Supplied data section start

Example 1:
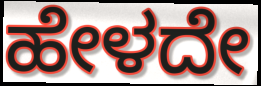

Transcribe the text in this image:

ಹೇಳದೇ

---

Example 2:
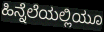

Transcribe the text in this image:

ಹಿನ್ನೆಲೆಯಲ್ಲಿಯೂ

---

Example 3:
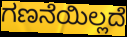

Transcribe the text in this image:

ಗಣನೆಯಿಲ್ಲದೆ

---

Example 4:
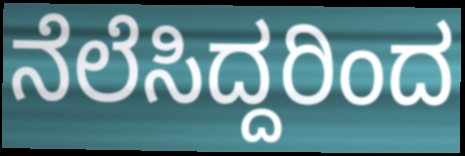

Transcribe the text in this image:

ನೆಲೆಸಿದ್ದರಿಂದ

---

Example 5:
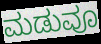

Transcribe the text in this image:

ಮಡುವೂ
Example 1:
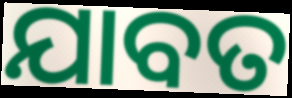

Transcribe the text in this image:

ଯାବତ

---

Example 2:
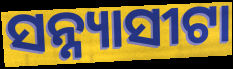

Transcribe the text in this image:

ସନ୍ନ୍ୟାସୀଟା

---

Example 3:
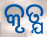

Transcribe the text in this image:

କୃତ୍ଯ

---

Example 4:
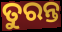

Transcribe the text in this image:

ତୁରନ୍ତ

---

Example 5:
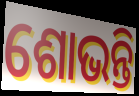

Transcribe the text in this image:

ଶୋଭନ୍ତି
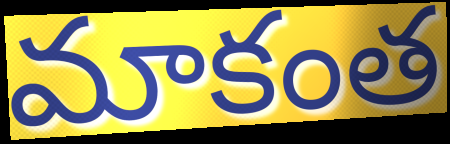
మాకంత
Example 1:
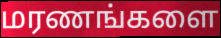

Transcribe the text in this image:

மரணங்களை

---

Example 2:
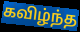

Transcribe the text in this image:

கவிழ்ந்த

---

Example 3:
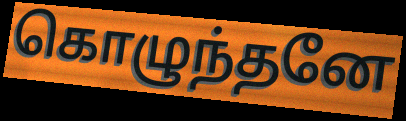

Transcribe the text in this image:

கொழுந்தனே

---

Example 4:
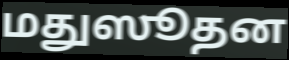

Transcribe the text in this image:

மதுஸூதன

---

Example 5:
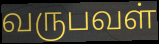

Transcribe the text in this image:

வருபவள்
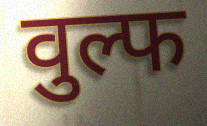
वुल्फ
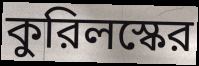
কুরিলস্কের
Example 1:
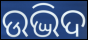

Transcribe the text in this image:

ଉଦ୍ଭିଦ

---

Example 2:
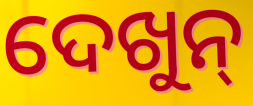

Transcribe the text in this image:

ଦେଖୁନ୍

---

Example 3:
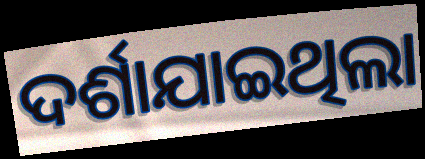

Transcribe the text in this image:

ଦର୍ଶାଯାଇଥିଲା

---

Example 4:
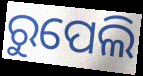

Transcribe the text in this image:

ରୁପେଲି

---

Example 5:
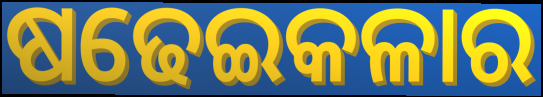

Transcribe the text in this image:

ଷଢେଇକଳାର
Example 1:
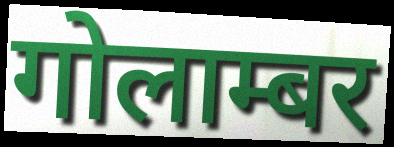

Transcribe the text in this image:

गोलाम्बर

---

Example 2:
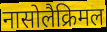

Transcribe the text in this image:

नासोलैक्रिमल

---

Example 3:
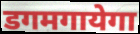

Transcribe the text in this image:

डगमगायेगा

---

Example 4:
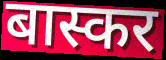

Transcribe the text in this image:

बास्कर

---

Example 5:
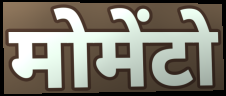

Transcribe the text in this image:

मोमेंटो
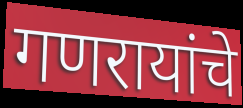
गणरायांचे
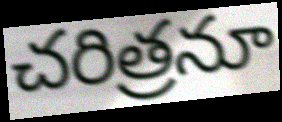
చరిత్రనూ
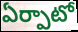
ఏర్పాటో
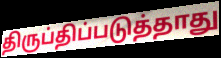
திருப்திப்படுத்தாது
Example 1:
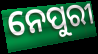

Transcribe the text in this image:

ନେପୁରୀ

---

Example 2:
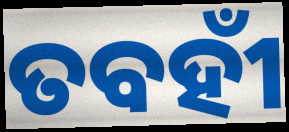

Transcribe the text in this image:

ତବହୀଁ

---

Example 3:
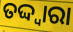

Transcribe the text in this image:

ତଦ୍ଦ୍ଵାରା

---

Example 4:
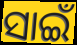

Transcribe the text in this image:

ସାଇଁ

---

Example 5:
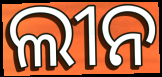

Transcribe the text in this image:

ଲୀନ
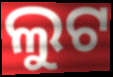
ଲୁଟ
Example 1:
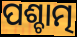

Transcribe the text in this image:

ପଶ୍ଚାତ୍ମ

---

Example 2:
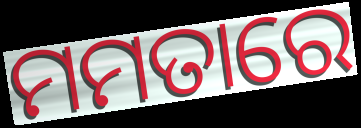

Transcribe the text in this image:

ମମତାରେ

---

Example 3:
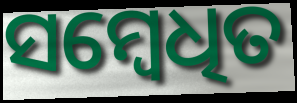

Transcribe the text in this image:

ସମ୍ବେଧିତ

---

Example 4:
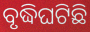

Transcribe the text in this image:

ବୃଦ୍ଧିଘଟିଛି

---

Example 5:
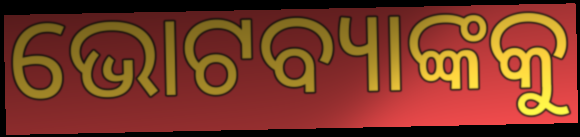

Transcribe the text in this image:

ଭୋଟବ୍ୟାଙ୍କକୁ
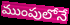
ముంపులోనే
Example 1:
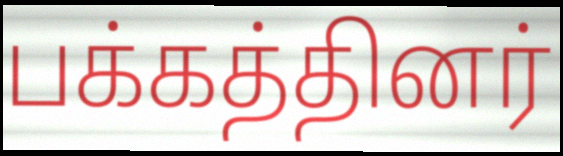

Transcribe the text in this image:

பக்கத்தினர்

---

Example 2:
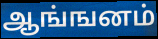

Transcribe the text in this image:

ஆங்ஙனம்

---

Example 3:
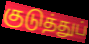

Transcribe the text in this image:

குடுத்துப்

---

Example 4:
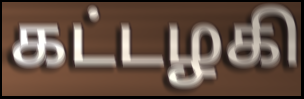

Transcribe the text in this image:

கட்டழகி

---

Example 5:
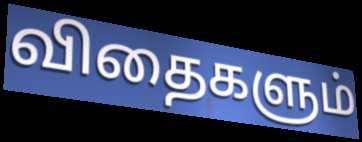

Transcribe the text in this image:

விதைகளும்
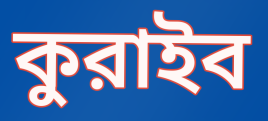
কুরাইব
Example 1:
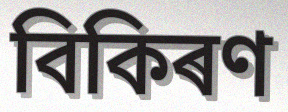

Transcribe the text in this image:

Supplied data section end

From the first line to the last, retype the data exactly, but omit every image.

» Task solution:
Example 1:

Transcribe the text in this image:

ಹೇಳದೇ

---

Example 2:

Transcribe the text in this image:

ಹಿನ್ನೆಲೆಯಲ್ಲಿಯೂ

---

Example 3:

Transcribe the text in this image:

ಗಣನೆಯಿಲ್ಲದೆ

---

Example 4:

Transcribe the text in this image:

ನೆಲೆಸಿದ್ದರಿಂದ

---

Example 5:

Transcribe the text in this image:

ಮಡುವೂ
Example 1:

Transcribe the text in this image:

ଯାବତ

---

Example 2:

Transcribe the text in this image:

ସନ୍ନ୍ୟାସୀଟା

---

Example 3:

Transcribe the text in this image:

କୃତ୍ଯ

---

Example 4:

Transcribe the text in this image:

ତୁରନ୍ତ

---

Example 5:

Transcribe the text in this image:

ଶୋଭନ୍ତି
మాకంత
Example 1:

Transcribe the text in this image:

மரணங்களை

---

Example 2:

Transcribe the text in this image:

கவிழ்ந்த

---

Example 3:

Transcribe the text in this image:

கொழுந்தனே

---

Example 4:

Transcribe the text in this image:

மதுஸூதன

---

Example 5:

Transcribe the text in this image:

வருபவள்
वुल्फ
কুরিলস্কের
Example 1:

Transcribe the text in this image:

ଉଦ୍ଭିଦ

---

Example 2:

Transcribe the text in this image:

ଦେଖୁନ୍

---

Example 3:

Transcribe the text in this image:

ଦର୍ଶାଯାଇଥିଲା

---

Example 4:

Transcribe the text in this image:

ରୁପେଲି

---

Example 5:

Transcribe the text in this image:

ଷଢେଇକଳାର
Example 1:

Transcribe the text in this image:

गोलाम्बर

---

Example 2:

Transcribe the text in this image:

नासोलैक्रिमल

---

Example 3:

Transcribe the text in this image:

डगमगायेगा

---

Example 4:

Transcribe the text in this image:

बास्कर

---

Example 5:

Transcribe the text in this image:

मोमेंटो
गणरायांचे
చరిత్రనూ
ఏర్పాటో
திருப்திப்படுத்தாது
Example 1:

Transcribe the text in this image:

ନେପୁରୀ

---

Example 2:

Transcribe the text in this image:

ତବହୀଁ

---

Example 3:

Transcribe the text in this image:

ତଦ୍ଦ୍ଵାରା

---

Example 4:

Transcribe the text in this image:

ସାଇଁ

---

Example 5:

Transcribe the text in this image:

ଲୀନ
ଲୁଟ
Example 1:

Transcribe the text in this image:

ପଶ୍ଚାତ୍ମ

---

Example 2:

Transcribe the text in this image:

ମମତାରେ

---

Example 3:

Transcribe the text in this image:

ସମ୍ବେଧିତ

---

Example 4:

Transcribe the text in this image:

ବୃଦ୍ଧିଘଟିଛି

---

Example 5:

Transcribe the text in this image:

ଭୋଟବ୍ୟାଙ୍କକୁ
ముంపులోనే
Example 1:

Transcribe the text in this image:

பக்கத்தினர்

---

Example 2:

Transcribe the text in this image:

ஆங்ஙனம்

---

Example 3:

Transcribe the text in this image:

குடுத்துப்

---

Example 4:

Transcribe the text in this image:

கட்டழகி

---

Example 5:

Transcribe the text in this image:

விதைகளும்
কুরাইব
Example 1:

Transcribe the text in this image:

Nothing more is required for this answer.